Travelling in discomfort
Sir: I don’t agree with much of what Matthew Parris says these days, but he was spot on with his piece about train seats (‘Who’s to blame for my terrible journey?’, 17 August). I think his hunch about where the blame lies for such uncomfortable seats is correct. In these parts, our train service provider is GWR, which has introduced new trains with bum-numbingly unforgiving seats that are wholly unsuited to typical journeys of four to five hours. When questioned, the always helpful staff respond that: ‘This is what happens when you get civil servants to design the trains.’
To add insult to injury, the new GWR trains also have no buffet carriages. Instead there is an elusive, poorly stocked trolley. Again according to the harassed GWR staff, the ‘focus group’ that was relied upon to influence the design of the trains responded positively to the idea of at-seat service, without realising that this meant the end of the buffet. What with the typical obstructions found on our overcrowded trains today, you can count yourself lucky to see a refreshment trolley on the long journey to the south-west.
Add to this the fact that journey times with GWR are slower than 30 years ago and the ticket prices multiples of what they were, and I am sure many passengers from the West Country will support Mr Parris in his quest to identify the functionaries responsible.
Sir: I travelled by train from Totnes to Stamford and returned via Peterborough and London Paddington last weekend. Points out of ten for comfort:
Cross country to Birmingham, standard class: 6.
East Midlands to Stamford, standard class: 8.
LNER Peterborough to London King’s Cross, 1st class: 6.
GWR Paddington to Totnes, tourist class: 2.
Verdict: Three hours on GWR is painful. Take a large pullover to pad the arms of the seat and a cushion for the back.
What Danes pay
Sir: Charles Moore suggests (Notes, 10 August) that one’s psychological maximum for income tax is 40 per cent. ‘Once you know that almost half of what you earn will be taken from you, your animal spirits droop and so eventually does the entire economy.’ This view seems to be contradicted by the experience of Denmark. Here the lowest rate of tax on earned income is 42.6 per cent. The highest rate is 55.8 per cent and it is paid by 20 per cent of full-time workers. The economy is doing OK and, most interestingly, on some measures Denmark has the happiest citizens.
Sir: Regarding Charles Moore’s comments on the rewilding of grouse moors (Notes, 17 August), I know of a small grouse moor which was given up because of endless hassle from Scottish Nature, the RSPB, and a whole lot of ‘nature lover’ incomers. It is now silent, save for the occasional croak of a hooded crow. Gone are the cries of waders and the many songbirds which love a properly kept moor. Crows and the other predators in this ‘re-wilded’ place have emptied the hill of its glory.
As Charles Moore points out, the grouse is a unique bird which cannot be reared. It is wild, and in a poor breeding year the moors will be closed for shooting. The plant life on an unkept moor will alone destroy biodiversity. Balance of nature is too complex a problem for many to contemplate, and the antis of course are not naturalists.
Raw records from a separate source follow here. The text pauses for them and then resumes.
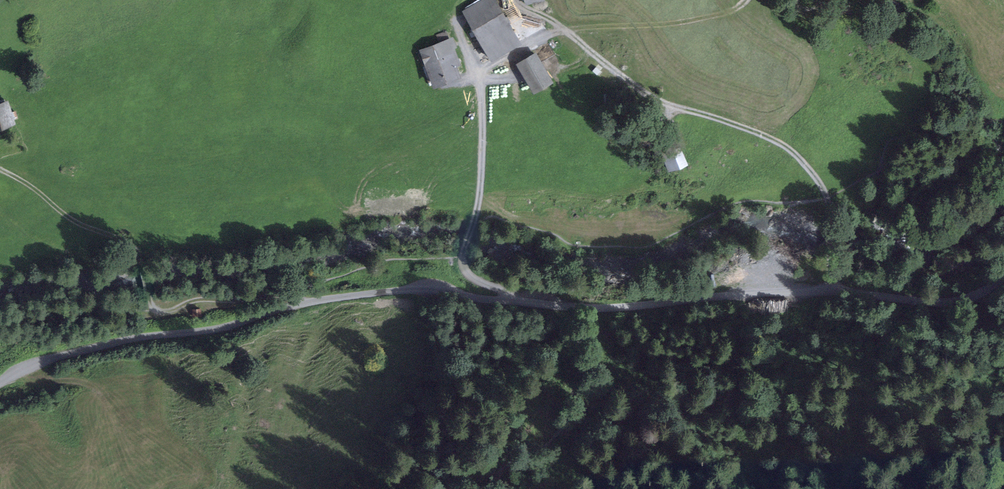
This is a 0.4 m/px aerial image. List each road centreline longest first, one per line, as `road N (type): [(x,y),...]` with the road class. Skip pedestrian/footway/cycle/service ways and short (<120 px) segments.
road 1 (unclassified): [(1003,273),(971,295),(913,301),(761,290),(552,307),(382,292),(102,346),(34,364),(0,383)]
road 2 (track): [(843,291),(828,198),(784,146),(646,95),(570,30),(514,0)]
road 3 (track): [(474,221),(478,72),(570,30),(701,19),(743,10),(750,0)]
road 4 (track): [(155,309),(133,247),(67,217),(0,170)]

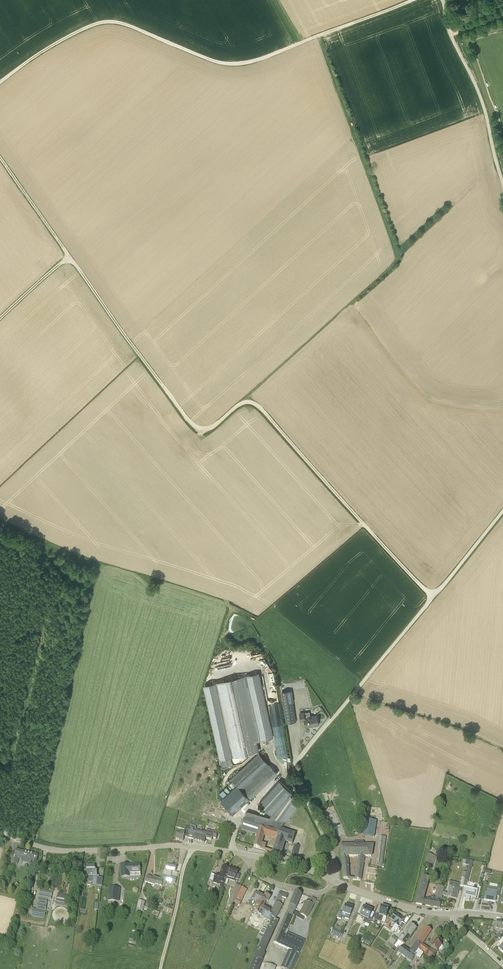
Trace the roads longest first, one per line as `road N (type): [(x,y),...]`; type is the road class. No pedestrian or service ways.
road 1 (unclassified): [(334,881),(334,858),(295,766),(502,511)]
road 2 (track): [(413,0),(240,64),(100,22),(0,82)]
road 3 (track): [(242,402),(396,258),(317,36)]
road 4 (track): [(434,596),(259,406),(242,402)]
road 5 (track): [(242,402),(212,429),(194,427),(69,256)]
road 6 (unclassified): [(247,855),(182,846),(62,850),(0,832)]
road 7 (unclassified): [(502,185),(443,0)]
road 8 (track): [(160,968),(193,847)]
road 9 (unclassified): [(453,912),(403,906),(334,881)]
road 10 (track): [(69,256),(0,158)]

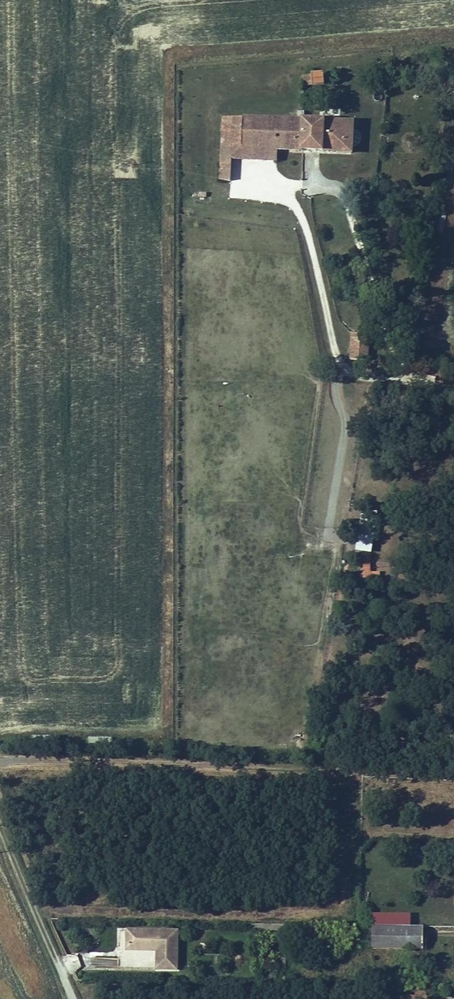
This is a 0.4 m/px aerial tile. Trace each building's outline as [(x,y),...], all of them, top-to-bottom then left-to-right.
[(300,81),(300,91),(320,90),(320,80),(300,81)] [(293,122),(219,120),(215,177),(229,178),(230,158),(231,148),(274,149),(300,150),(300,122),(300,117),(293,117),(293,122)] [(300,122),(300,150),(347,152),(348,124),(300,122)] [(274,149),(231,148),(230,158),(273,160),(274,149)] [(347,357),(347,359),(348,363),(363,363),(365,339),(350,338),(347,357)] [(361,523),(359,549),(372,550),(374,524),(361,523)] [(361,559),(361,579),(370,579),(370,559),(361,559)] [(399,945),(438,945),(438,924),(400,923),(399,945)] [(131,941),(122,941),(122,949),(155,949),(155,969),(171,968),(172,932),(131,932),(131,941)] [(122,932),(122,941),(131,941),(131,932),(122,932)] [(67,956),(67,969),(78,969),(77,955),(67,956)] [(109,956),(109,974),(125,974),(126,956),(109,956)]
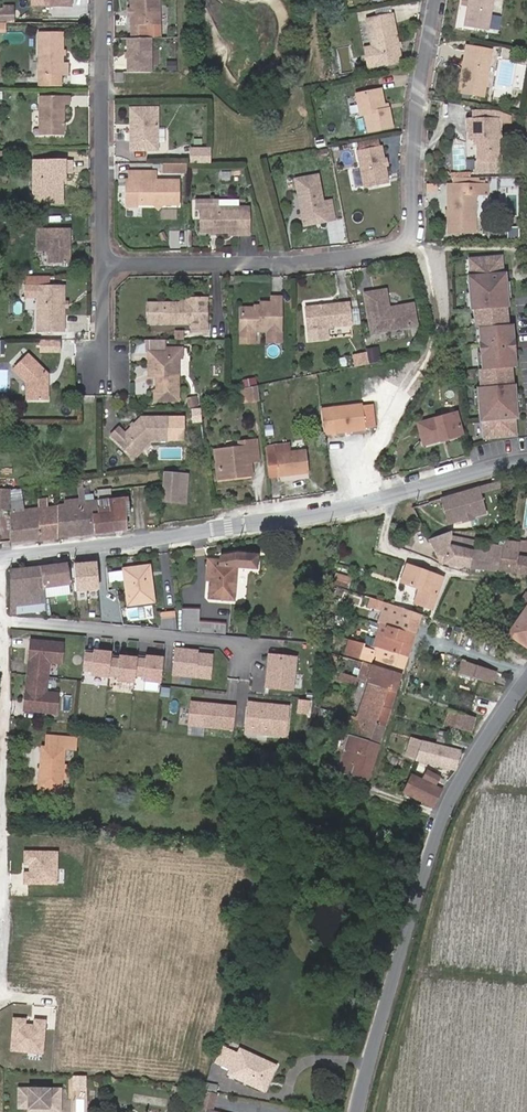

Their prejudice is against a perceived stereotype who shoots.
Sir: In his attack on India’s present Kashmir policy (‘India’s land grab’, 17 August) Peter Oborne dismisses my great uncle Sir Douglas Gracey as a ‘British officer who stayed on after Independence to run the Pakistan army’. Immediately post 1947 independence, both the Indian and Pakistan armies were officered by their existing British officers. He remained commander-in-chief until 1951.
Sir Douglas had won two MCs on the Western Front in the Great War, and was a career soldier in the Indian Army. Between the wars he rose to become a colonel of the Gurkhas. During the war he trained and commanded the crack 20th Indian Division which turned the tide in the all-important battle of Imphal. Slim stated that Gracey was his best divisional commander, and the loyalty of his troops led to his Pakistan command.
In 1945-46, Gracey controversially led his division into Vietnam to help the beleaguered French re-establish colonial control, which put him briefly up against Ho Chi Minh. For this he was awarded a Legion d’Honneur and a small but important part in the whole Vietnam story. In retirement he became director of what is now the Royal Hospital for Neuro-disability, in Putney.
Hugh Gracey Thompson
Europe on the lips
Sir: Professor Robert Tombs (‘Time warp’, 17 August) is certainly right that history is not required as a justification for Brexit, but it still provides a useful guide. Bismarck, who knew a thing or two about European political integration, summed up the whole thing nicely in the late 19th century: ‘I have always found the word Europe on the lips of those politicians who wanted something from other Powers which they dared not demand in their own names.’ That is a warning from history we should heed.